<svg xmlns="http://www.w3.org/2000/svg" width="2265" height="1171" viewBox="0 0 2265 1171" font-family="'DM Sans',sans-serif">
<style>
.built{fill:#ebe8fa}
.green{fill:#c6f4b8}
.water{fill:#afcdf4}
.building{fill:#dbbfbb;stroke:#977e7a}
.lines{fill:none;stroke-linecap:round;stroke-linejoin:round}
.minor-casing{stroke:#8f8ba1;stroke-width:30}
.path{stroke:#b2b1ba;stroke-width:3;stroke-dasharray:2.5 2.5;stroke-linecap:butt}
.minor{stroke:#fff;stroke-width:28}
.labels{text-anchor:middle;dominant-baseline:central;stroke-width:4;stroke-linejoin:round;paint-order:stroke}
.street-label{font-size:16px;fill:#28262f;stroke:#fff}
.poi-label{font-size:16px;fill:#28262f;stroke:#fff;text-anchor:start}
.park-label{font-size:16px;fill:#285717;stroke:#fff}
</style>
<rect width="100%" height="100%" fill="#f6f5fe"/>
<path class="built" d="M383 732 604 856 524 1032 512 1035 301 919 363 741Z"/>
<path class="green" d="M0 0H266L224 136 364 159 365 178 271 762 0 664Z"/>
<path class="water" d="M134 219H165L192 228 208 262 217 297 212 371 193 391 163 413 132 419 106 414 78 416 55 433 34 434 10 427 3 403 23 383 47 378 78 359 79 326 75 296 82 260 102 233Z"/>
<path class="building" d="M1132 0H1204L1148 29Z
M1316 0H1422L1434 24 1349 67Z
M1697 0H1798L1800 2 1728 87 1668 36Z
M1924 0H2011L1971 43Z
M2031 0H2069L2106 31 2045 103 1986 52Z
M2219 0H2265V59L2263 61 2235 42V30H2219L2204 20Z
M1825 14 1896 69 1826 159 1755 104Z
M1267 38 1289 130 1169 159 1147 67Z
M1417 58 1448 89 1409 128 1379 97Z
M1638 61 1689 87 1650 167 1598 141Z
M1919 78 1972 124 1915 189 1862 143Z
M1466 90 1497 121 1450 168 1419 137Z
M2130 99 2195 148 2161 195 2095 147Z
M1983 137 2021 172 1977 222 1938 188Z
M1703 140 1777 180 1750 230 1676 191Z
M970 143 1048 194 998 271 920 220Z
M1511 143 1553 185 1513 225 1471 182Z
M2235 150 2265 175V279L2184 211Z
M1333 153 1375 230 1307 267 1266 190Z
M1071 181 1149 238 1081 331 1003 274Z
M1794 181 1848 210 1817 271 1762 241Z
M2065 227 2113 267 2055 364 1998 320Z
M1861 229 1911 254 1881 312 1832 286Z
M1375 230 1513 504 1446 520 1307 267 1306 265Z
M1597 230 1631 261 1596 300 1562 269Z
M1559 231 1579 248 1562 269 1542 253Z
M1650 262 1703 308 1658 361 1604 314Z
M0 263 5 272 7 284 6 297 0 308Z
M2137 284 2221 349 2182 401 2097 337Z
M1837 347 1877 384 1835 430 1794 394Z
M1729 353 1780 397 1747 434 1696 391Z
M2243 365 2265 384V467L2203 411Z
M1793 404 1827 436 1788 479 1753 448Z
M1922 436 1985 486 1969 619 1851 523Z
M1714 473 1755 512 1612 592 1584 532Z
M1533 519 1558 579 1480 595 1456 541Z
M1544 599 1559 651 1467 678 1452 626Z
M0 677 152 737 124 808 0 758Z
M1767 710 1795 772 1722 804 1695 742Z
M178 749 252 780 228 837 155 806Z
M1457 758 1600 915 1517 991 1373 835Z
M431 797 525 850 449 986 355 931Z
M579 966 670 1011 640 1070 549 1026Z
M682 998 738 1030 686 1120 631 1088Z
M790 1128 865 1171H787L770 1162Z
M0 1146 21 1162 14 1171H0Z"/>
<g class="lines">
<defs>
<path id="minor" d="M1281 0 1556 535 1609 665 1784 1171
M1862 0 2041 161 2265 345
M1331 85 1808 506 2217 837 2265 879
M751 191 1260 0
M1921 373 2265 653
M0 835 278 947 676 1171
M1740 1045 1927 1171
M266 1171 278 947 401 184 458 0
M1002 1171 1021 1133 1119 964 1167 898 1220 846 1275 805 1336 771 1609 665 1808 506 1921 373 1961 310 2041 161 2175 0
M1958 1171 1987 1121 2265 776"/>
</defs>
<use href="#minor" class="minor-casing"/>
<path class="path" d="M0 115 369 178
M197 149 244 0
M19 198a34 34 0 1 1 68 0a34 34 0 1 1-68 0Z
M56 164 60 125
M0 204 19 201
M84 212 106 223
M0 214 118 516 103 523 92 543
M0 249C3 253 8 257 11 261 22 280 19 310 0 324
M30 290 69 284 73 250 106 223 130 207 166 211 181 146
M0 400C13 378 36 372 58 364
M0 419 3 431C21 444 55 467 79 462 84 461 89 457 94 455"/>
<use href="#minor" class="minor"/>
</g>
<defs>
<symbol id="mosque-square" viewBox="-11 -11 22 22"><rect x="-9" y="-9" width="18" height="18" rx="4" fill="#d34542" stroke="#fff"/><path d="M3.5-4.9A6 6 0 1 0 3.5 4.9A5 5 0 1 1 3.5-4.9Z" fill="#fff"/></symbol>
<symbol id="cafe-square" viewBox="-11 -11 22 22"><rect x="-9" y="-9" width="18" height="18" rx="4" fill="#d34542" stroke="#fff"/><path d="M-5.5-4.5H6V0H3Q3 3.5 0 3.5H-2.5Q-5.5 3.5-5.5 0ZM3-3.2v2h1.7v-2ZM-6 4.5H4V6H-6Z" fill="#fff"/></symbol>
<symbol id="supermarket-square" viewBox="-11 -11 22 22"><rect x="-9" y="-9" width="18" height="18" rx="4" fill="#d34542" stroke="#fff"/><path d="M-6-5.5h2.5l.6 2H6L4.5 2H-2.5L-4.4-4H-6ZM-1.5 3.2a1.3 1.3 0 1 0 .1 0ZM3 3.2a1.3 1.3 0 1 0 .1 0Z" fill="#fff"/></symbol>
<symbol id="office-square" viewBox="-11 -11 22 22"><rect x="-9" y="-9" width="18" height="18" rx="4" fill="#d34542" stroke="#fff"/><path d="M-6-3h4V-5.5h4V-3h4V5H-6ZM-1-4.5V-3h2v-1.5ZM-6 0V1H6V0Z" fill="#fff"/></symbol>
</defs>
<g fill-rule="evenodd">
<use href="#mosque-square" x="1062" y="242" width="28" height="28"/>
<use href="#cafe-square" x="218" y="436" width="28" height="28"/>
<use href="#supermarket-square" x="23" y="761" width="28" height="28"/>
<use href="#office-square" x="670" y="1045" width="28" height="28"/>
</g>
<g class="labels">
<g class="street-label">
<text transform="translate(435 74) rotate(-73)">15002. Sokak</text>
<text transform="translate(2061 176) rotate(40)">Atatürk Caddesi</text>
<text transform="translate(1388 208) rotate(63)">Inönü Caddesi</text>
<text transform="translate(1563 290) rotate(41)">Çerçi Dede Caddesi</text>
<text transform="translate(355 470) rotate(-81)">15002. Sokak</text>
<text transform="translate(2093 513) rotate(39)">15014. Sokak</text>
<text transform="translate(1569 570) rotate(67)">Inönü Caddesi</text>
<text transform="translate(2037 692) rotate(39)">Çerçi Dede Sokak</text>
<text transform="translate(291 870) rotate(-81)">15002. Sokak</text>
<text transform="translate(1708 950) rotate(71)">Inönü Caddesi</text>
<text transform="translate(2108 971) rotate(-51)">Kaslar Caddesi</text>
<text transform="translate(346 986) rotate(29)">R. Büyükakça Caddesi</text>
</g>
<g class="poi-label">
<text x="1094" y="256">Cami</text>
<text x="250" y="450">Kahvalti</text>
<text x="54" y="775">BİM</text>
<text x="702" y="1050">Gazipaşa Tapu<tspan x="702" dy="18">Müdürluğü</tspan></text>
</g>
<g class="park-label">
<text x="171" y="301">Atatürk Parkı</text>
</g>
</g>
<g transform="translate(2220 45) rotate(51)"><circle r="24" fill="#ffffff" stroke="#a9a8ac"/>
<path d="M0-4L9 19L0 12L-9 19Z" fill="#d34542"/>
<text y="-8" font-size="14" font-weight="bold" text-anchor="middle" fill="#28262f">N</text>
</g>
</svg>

ASSIGNMENT: The response should be the listing above, limited to the lines between the one holding "M1794 181 1848 210 1817 271 1762 241Z" and the one holding "M751 191 1260 0", inclusive, reproduced exactly.

RESULT FOR THIS EXERCISE:
M1794 181 1848 210 1817 271 1762 241Z
M2065 227 2113 267 2055 364 1998 320Z
M1861 229 1911 254 1881 312 1832 286Z
M1375 230 1513 504 1446 520 1307 267 1306 265Z
M1597 230 1631 261 1596 300 1562 269Z
M1559 231 1579 248 1562 269 1542 253Z
M1650 262 1703 308 1658 361 1604 314Z
M0 263 5 272 7 284 6 297 0 308Z
M2137 284 2221 349 2182 401 2097 337Z
M1837 347 1877 384 1835 430 1794 394Z
M1729 353 1780 397 1747 434 1696 391Z
M2243 365 2265 384V467L2203 411Z
M1793 404 1827 436 1788 479 1753 448Z
M1922 436 1985 486 1969 619 1851 523Z
M1714 473 1755 512 1612 592 1584 532Z
M1533 519 1558 579 1480 595 1456 541Z
M1544 599 1559 651 1467 678 1452 626Z
M0 677 152 737 124 808 0 758Z
M1767 710 1795 772 1722 804 1695 742Z
M178 749 252 780 228 837 155 806Z
M1457 758 1600 915 1517 991 1373 835Z
M431 797 525 850 449 986 355 931Z
M579 966 670 1011 640 1070 549 1026Z
M682 998 738 1030 686 1120 631 1088Z
M790 1128 865 1171H787L770 1162Z
M0 1146 21 1162 14 1171H0Z"/>
<g class="lines">
<defs>
<path id="minor" d="M1281 0 1556 535 1609 665 1784 1171
M1862 0 2041 161 2265 345
M1331 85 1808 506 2217 837 2265 879
M751 191 1260 0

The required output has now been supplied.